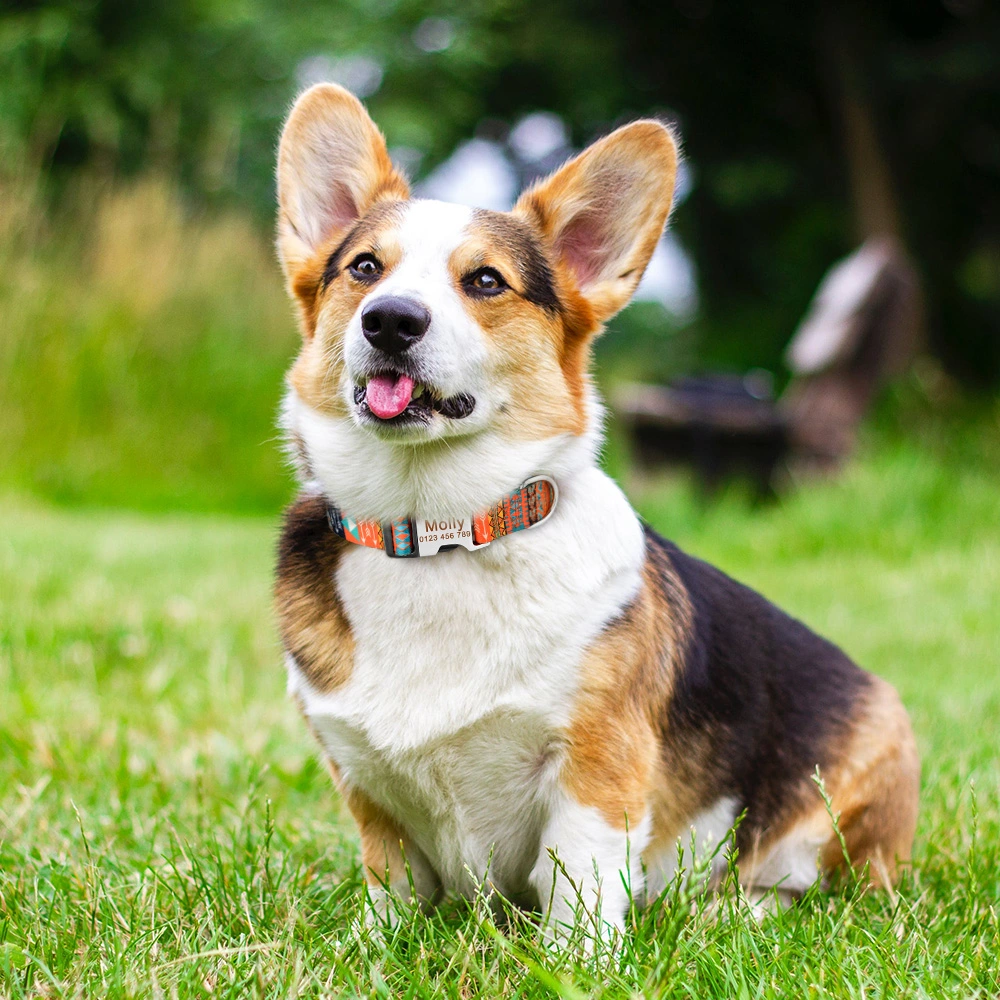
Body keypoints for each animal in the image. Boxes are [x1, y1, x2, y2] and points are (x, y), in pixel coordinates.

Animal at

•••

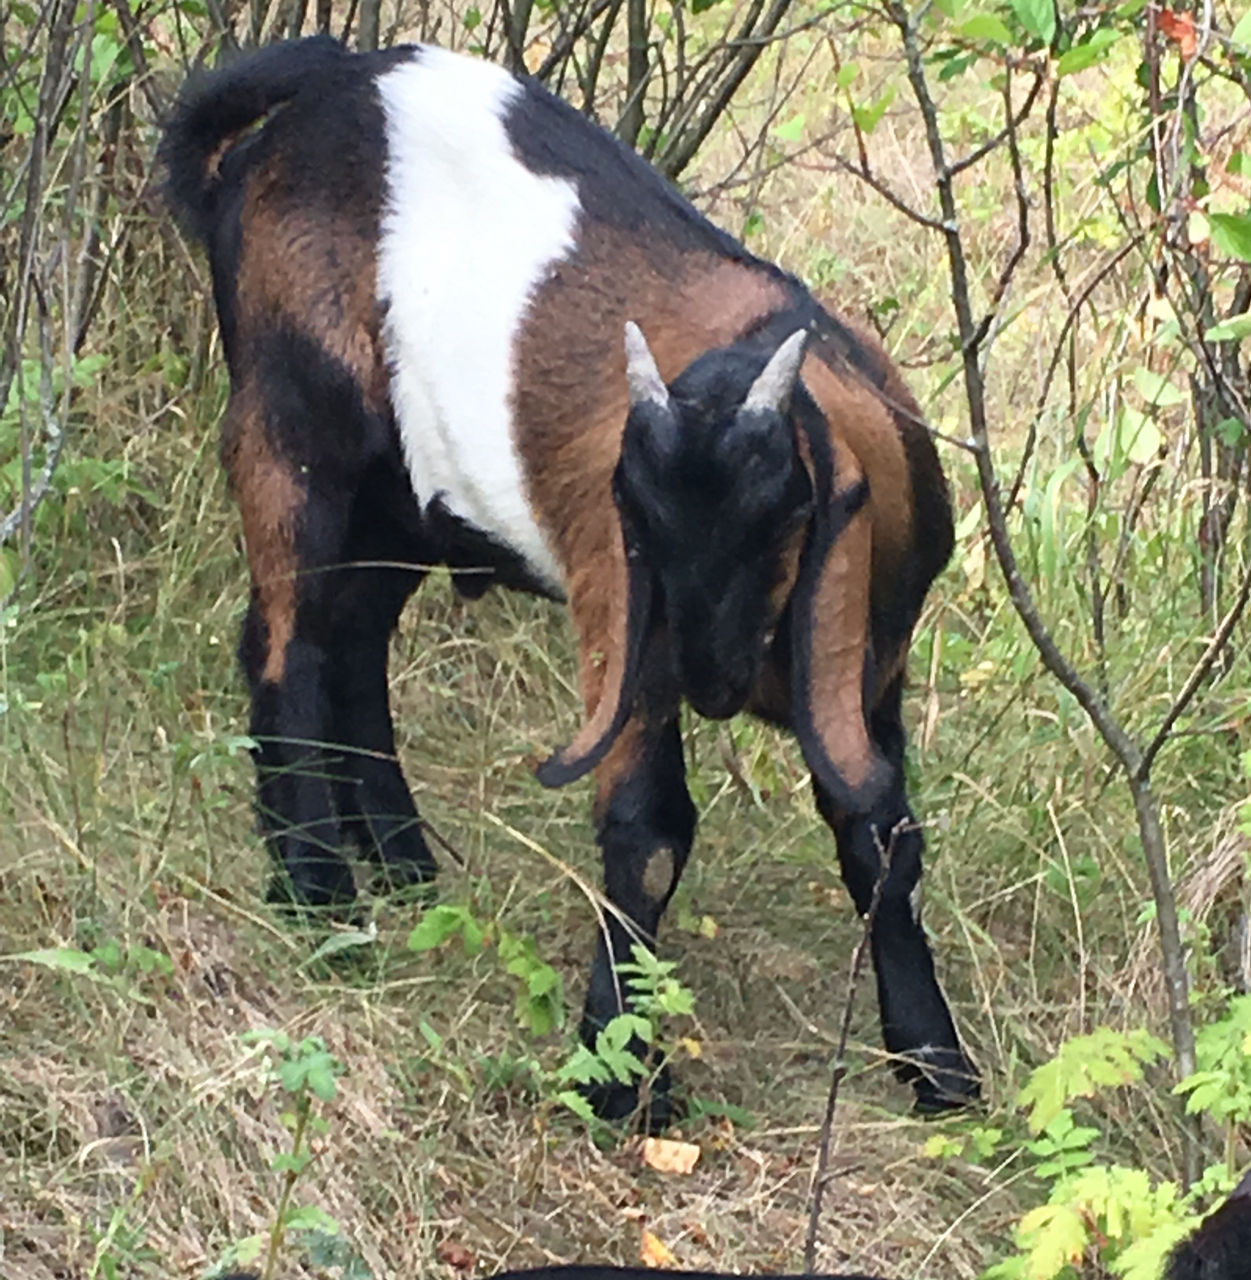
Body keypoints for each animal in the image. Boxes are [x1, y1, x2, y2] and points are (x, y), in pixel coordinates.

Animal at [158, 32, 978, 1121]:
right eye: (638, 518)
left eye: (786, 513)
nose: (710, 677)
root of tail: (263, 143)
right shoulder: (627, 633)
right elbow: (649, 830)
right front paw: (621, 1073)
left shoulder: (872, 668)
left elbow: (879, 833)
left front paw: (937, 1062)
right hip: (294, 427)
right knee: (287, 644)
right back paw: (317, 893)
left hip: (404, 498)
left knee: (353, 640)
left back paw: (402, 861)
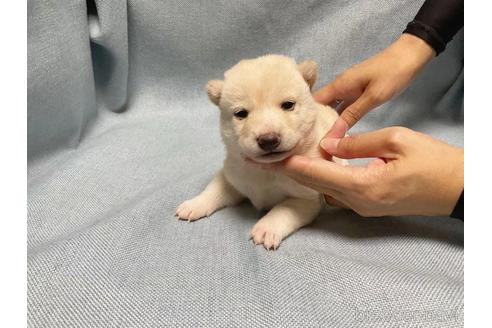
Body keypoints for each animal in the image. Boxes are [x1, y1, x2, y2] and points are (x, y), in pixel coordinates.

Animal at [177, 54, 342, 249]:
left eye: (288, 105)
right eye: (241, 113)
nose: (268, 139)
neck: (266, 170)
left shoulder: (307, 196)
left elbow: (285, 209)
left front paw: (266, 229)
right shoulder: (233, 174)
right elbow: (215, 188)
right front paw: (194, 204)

•••

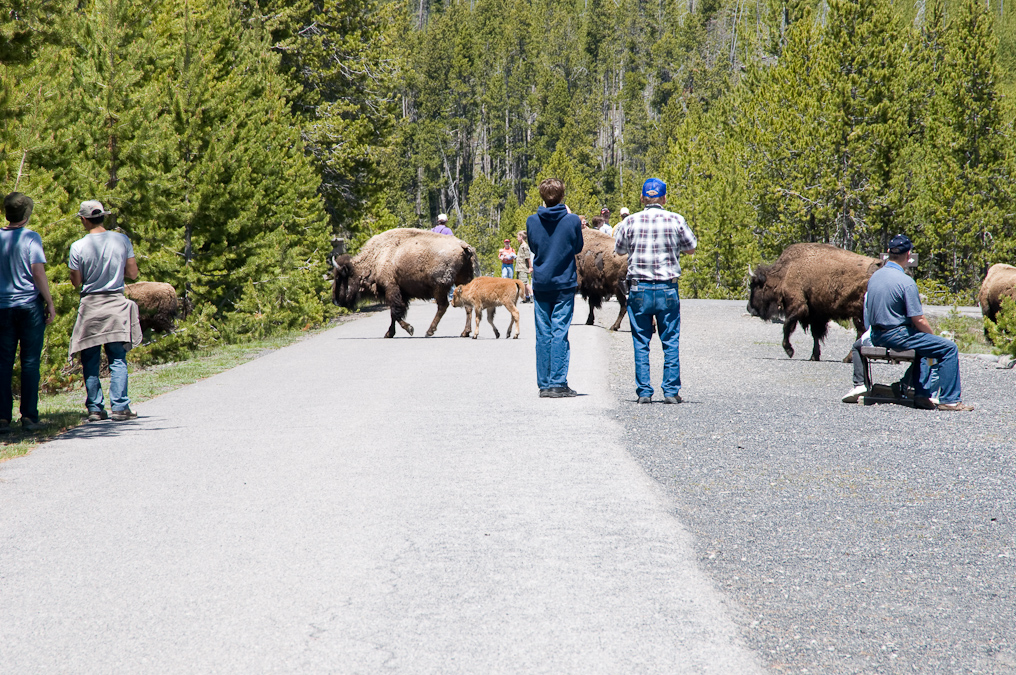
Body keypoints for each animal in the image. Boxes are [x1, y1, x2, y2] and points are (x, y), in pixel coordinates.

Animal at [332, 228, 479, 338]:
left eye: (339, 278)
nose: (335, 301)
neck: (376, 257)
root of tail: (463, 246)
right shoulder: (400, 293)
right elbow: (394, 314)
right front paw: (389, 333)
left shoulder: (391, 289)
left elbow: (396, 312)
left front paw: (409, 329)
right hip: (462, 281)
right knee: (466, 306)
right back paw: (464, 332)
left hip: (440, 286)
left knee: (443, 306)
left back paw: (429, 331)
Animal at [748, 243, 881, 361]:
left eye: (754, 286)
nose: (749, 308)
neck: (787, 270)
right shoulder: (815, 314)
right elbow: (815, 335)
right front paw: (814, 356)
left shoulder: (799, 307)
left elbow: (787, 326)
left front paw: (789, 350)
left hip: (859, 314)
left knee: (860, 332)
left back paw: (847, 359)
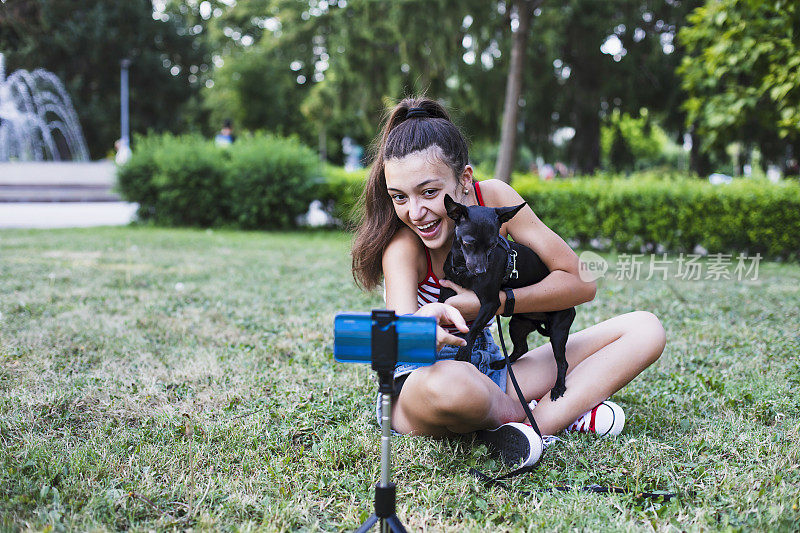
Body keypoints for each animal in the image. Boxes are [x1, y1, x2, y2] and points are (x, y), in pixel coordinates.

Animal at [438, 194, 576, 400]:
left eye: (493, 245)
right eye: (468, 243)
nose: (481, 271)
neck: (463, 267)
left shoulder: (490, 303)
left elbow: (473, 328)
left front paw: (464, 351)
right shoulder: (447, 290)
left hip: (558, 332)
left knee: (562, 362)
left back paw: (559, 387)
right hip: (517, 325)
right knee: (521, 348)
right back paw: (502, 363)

•••

#### [ACTION ITEM]
List all lines above in which the string "shoulder" appears.

#### [SOLUTION TO THE EXERCISE]
right shoulder: (627, 633)
left shoulder: (872, 668)
left shoulder: (307, 196)
right shoulder: (233, 174)
right shoulder: (400, 293)
left shoulder: (391, 289)
right shoulder: (815, 314)
left shoulder: (799, 307)
left shoulder: (490, 303)
right shoulder: (447, 290)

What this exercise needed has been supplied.